J'ai lu que Le Soliste était mièvre, mielleux, larmoyant. Qu'il était un kamikaze qui s'abattrait sur les Oscars (ou un truc de ce goût là). Les auteurs de ces mots ont certainement dû perdre leur coeur à la porte de leur bureau. Car si le film a des défauts, je ne les ai pas trouvés dans le sujet, ni dans le flot de sentiments provoqués par cette étrange et belle histoire. En réalité, Joe Wright a les défauts de ses qualités. Il n'est pas un simple réalisateur. C'est un metteur en scène qui a fait de la perfection une religion, une façon de filmer, de montrer. Chaque plan est mesuré, sous-pesé. Chaque séquence apporte une nouvelle pierre précieuse à la couronne. Mais cette perfection visuelle qui sous tend chaque petite seconde donne au film des allures de devoir de premier de la classe. J'avais détesté l'effet dans Reviens moi. Je l'avais adoré dans Orgueil et Préjugés. Dans l'un, l'histoire m'avait profondément ennuyée. Le film s'était noyé sous la caméra opiniâtre du réalisateur. Dans l'autre...Ah l'autre....Je suis FAN de Jane Austen. Orgueil et Préjugés est mon oeuvre préférée. Alors autant dire que les tableaux victoriens du 19ème siècle, même trop plaqués, m'avaient plu.
Là, mon sentiment est moins tranché et je me suis sentie partagée. Le perfectionnisme qui ne lâche pas le réalisateur de la première à la dernière minute m'a d'abord éblouie. Sous mon regard médusé, j'ai d'abord vu les images de Los Angeles se succéder. Puis je me suis surprise à être ennuyée. La première partie du film, celle où Lopez s'approche à petits pas de Nathaniel , est inégale. Le chroniqueur est à mi-chemin entre l'opportunisme et l'altruisme. L'histoire prend place lentement, très lentement. Dans les creux, trop de photos de galerie. Et puis, et puis, il y a Ludvig. La 9ème Symphonie en fond sonore. (Pas de la même manière que dans Le Concert Ô combien surestimé où le concerto pour violon de Tchaikovsky n'en finit pas de se jouer, comblant un scénario faussement loufoque). Et là l'émotion monte, grandissante. Elle épouse la relation entre les deux protagonistes qui, elle aussi, s'épanouit, progressivement. Le réalisateur n'a pas eu peur d'avancer lentement. La seconde moitié du film lui a donné raison. Son perfectionnisme obsessionnel laisse place, dans cette seconde partie, à l'émotion. L'histoire nous plonge ici dans les méandres de l'âme humaine. Dans des blessures incurables. Elle pose une question: Peut-on aimer un fou? Peut-on même seulement l'aider. Et si le film semble a priori y apporter une réponse négative, en vérité, il la laisse ouverte. L'essentiel n'est pas dans la question. On le comprendra.

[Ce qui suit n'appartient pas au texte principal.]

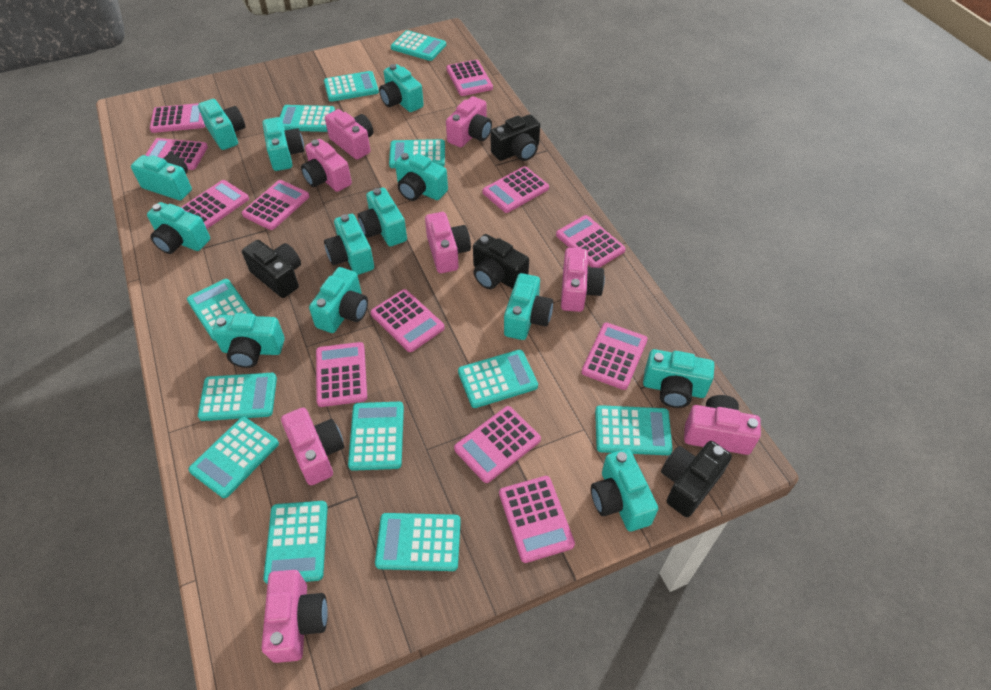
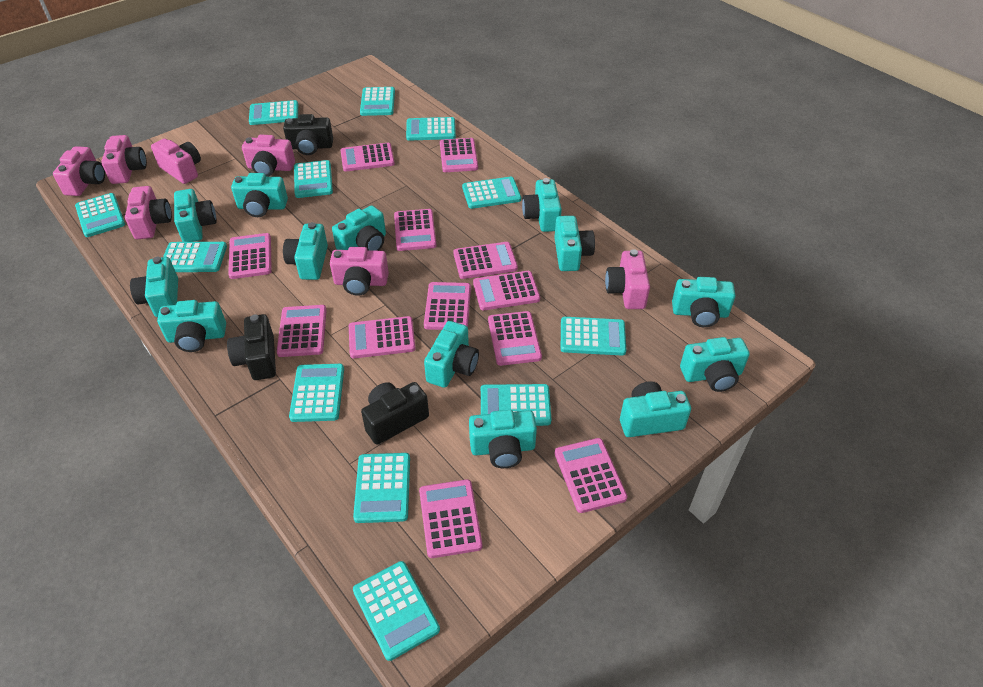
black camera: 4 -> 3
pink camera: 8 -> 7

Le Soliste ose aborder un thème complexe. Et derrière l'histoire de Nathaniel, celle d'un musicien schizophrène qui ne parvient à calmer ses voix intérieures pernicieuses qu'avec les bruits de la rue et la musique de Beethoven, il y a celle de Lopez, l'homme pressé par la vie qui n'a pas su voir l'essentiel. C'est donc la rencontre de deux âmes esseulées interprétées par deux grands acteurs. Et surtout la redécouverte d'un acteur extraordinaire, d'un des meilleurs, pour tout dire. Le rôle du musicien est bien servi par Jamie Foxx. Mais on le retrouve là où on l'attendait.C'est Robert Downey Jr qui crève l'écran. Il joue avec la même justesse de celui qui interprèterait son propre rôle. Sans reprendre le mauvais jeu de mots journalistique, l'acteur n'a rien d'un kamikaze qui s'abattrait sur les oscars mais tout d'un grand qui mériterait d'être récompensé. Pour le reste, le film aurait mérité de meilleurs égards. Ne tirez pas sur Le Soliste...Allez plutôt le voir!